Note 5 – Accounting for Stock-Based Compensation

Restricted Stock

In the three-month period ended August 31, 2022, as part of our annual long-term stock incentive compensation, we granted 74,660 shares of performance-based restricted stock and 93,450 shares of time-based restricted stock to eligible employees. The grant date fair value per share for these shares was $41.88 (the closing price per share of our common stock on the grant date). We also granted 28,314 shares of time-based restricted stock to members of the Board of Directors with a grant date fair value per share of $48.56 (the closing price per share of our common stock on the grant date).
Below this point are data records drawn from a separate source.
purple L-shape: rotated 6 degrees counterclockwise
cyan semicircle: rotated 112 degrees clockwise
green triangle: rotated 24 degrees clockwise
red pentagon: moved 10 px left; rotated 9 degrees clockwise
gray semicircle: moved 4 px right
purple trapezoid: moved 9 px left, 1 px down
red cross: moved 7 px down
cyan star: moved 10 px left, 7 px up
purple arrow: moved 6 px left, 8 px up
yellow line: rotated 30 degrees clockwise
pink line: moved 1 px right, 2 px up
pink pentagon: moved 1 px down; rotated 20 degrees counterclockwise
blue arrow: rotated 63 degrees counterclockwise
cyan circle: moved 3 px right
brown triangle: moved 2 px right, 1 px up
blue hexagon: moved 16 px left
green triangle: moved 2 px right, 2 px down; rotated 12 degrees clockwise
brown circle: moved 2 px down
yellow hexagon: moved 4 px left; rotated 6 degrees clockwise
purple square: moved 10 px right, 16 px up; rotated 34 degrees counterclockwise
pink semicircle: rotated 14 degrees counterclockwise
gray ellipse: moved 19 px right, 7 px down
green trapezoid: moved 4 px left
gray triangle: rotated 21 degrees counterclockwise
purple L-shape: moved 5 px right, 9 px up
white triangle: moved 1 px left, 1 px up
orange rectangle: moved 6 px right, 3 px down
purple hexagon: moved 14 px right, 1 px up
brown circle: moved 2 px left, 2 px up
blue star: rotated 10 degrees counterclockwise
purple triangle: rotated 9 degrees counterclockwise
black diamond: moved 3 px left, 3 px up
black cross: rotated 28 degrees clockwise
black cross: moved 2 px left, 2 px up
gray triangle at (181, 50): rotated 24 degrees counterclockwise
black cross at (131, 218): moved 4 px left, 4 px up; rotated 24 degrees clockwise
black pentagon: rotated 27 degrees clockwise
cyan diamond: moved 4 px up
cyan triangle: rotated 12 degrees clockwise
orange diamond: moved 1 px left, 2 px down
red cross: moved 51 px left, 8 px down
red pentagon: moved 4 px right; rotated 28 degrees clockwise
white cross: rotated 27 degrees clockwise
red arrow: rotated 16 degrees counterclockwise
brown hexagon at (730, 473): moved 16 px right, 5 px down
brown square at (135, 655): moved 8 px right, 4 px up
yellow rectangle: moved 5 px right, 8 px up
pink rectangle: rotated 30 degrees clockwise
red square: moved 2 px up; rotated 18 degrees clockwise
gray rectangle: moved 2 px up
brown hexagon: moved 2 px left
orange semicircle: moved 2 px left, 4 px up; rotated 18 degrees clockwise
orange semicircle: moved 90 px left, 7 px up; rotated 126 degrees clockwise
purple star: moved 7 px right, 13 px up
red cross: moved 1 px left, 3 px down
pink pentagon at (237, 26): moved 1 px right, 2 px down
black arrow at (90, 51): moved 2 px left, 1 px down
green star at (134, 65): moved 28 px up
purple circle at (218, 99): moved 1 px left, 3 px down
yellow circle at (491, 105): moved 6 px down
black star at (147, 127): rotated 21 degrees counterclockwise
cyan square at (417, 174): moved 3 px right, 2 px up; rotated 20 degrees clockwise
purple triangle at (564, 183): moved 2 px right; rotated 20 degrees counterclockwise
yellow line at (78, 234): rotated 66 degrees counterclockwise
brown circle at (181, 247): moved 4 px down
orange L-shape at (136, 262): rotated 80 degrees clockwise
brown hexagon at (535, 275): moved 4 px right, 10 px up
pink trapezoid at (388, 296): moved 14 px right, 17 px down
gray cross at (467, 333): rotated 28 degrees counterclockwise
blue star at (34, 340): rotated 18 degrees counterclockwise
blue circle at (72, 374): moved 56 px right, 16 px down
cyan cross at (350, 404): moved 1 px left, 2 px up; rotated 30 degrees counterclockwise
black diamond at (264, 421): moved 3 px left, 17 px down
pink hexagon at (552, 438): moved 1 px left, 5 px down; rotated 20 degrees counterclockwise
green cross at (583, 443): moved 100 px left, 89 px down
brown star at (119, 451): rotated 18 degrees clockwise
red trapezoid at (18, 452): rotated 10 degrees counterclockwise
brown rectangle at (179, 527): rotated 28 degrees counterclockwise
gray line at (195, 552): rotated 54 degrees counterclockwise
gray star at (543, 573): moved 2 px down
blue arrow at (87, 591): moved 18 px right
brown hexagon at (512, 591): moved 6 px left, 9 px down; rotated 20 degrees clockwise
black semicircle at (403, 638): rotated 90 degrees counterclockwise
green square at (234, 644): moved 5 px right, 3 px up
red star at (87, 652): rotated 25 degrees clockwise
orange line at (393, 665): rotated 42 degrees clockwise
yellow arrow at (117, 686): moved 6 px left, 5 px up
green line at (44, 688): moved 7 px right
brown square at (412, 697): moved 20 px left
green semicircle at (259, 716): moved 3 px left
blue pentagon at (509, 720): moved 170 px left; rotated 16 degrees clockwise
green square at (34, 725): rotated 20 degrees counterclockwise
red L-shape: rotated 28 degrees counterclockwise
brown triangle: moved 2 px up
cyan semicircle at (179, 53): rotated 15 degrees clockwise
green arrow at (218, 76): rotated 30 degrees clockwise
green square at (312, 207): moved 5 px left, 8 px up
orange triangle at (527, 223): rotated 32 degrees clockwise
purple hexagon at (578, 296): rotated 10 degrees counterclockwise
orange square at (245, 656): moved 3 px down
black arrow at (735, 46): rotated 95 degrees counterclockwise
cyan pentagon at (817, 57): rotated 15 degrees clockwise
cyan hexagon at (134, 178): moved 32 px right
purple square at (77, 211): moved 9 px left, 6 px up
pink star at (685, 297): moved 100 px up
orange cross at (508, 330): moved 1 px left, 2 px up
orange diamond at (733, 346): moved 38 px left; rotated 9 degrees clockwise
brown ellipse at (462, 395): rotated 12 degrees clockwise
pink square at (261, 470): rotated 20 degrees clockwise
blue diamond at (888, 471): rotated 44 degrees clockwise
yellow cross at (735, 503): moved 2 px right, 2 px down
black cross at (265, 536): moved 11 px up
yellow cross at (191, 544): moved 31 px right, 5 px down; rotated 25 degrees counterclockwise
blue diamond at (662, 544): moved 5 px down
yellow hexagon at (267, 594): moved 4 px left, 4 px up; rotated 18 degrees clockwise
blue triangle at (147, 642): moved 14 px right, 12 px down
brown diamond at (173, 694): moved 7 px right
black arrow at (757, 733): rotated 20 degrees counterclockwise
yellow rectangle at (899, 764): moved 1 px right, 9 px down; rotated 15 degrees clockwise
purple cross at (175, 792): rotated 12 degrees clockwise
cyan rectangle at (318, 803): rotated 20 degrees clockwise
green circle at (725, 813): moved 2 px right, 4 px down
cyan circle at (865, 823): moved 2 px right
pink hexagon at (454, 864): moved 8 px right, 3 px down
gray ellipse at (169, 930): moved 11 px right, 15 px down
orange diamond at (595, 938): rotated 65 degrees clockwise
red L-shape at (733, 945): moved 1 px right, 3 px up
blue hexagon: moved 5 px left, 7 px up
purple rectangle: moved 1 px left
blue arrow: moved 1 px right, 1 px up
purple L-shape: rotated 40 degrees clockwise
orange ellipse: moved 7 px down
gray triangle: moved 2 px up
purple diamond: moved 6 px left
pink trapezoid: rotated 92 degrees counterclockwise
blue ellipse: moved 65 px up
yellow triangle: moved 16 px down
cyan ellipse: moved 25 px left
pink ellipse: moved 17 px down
Expense charged to operations for restricted stock during each of the three-month periods ended February 28, 2023 and 2022 was $2.6 million and $0.2 million, respectively, and $7.5 million and $2.9 million during the nine-month periods ended February 28, 2023 and 2022, respectively.

Stock Options

In July 2022, as part of our annual long-term stock incentive compensation, we granted 221,900 stock options to eligible employees at an exercise price per share of $41.88 and grant date fair value per share of $17.61. The fair value of stock options was estimated using the Black-Scholes option pricing model with the following assumptions:

Risk-free interest rate

    

3.1

%

Expected volatility of common stock

 

42.2

%

Dividend yield

 

0.0

%

Expected option term in years

 

5.2

The total intrinsic value of stock options exercised during the nine-month periods ended February 28, 2023 and 2022 was $8.6 million and $4.3 million, respectively. Expense charged to operations for stock options during the three-month periods ended February 28, 2023 and 2022 was $0.9 million and $0.8 million, respectively, and during the nine-month periods ended February 28, 2023 and 2022 was $2.9 million and $2.9 million, respectively.